This is a motion by plaintiff, respondent, asking for an order directing a justice of the peace to file a further amended and corrected return showing that the verdict rendered by the jury in the sum of $100 was in favor of plaintiff against defendants Mrass and Levy, and no cause of action against defendant Tamrack Holding Corporation.
*905The return of the justice says: “ Jury brought in verdict of $100 against the defendant Anton Mrass and no cause of action as against the other defendants. Mrass is the only appellant.”
Conflicting affidavits are presented as to what the verdict was.
The return made by the justice is conclusive as to what occurred there.
In Barber v. Stettheimer (13 Hun, 198, at p. 200) it is stated: “ It was irregular to entertain affidavits controverting the original return, and to require the justice to make a further return respecting the matters so controverted as to which his original return was full. The original return should have been taken as conclusive and acted on as true. If false, the remedy was by action. It has been so held in respect to returns to a writ of certiorari. (Haines and ors. v. The Judges of Westchester, 20 Wend. 625.) In Rawson v. Adams (17 Johns. 130) the rule was applied to the return of a justice upon an appeal to the County Court, under the statute (Laws 1813, ch. 94), as to the particulars which by statute he was required to return. If the return is defective, that is, if it does not fully respond to the specifications in the notice of appeal, it may be required to be amended. (Code, § 362.) But if it is fully responsive, its truthfulness cannot be questioned on the appeal. The contrary practice would lead to interminable controversy and confusion.
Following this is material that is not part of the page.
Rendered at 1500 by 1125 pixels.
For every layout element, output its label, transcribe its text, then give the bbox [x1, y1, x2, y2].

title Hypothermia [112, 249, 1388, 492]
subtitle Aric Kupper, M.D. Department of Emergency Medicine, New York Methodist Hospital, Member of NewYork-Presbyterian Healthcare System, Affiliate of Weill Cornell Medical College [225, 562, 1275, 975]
“ The order of the County Court directing an amended return, may be reviewed on this appeal. (Code, § 329.) We think it was irregular, so far as it called for a return as to the truth of the matters in respect to which the original return was controverted by the affidavits; that the amended return, so far as it was in conflict with the original return, should not have been considered by the court; and that as the original return showed that the judgment of the justice was regular, the judgment of the County Court reversing it was erroneous and should be reversed, together with the order for an amended return, and that of the justice affirmed.”
Besides, the docket of the justice says, “ Verdict for plaintiff against defendant Mrass of $100.”
The docket further states that he did forthwith and on the 7th day of September, 1934, render judgment in favor of Boris Black, the plaintiff, and against Anton Mrass, the defendant, for the sum of $100 damages as found by the jury in their verdict and for the sum of $15.95 costs, amounting in all to the sum of $115.95.
In the month of February, 1935, affidavits were made by the jurors to the effect that their verdict was against the defendants Mrass and Levy. Other affidavits claim the verdict was against Mrass only.
*906In McDonald v. Pless (238 U. S. 264) we find: “ But let it once be established that verdicts solemnly made and publicly returned into court can be attacked and set aside on the testimony of those who took part in their publication and all verdicts could be, and many would be, followed by an inquiry in the hope of discovering something which might invalidate the finding. Jurors would be harassed and beset by the defeated party in an effort to secure from them evidence of facts which might establish misconduct sufficient to set aside a verdict. If evidence thus secured could be thus used, the result would be to make what was intended to be a private deliberation, the constant subject of public investigation — to the destruction of all frankness and freedom of discussion and conference.”
Motion is, therefore, denied, with costs.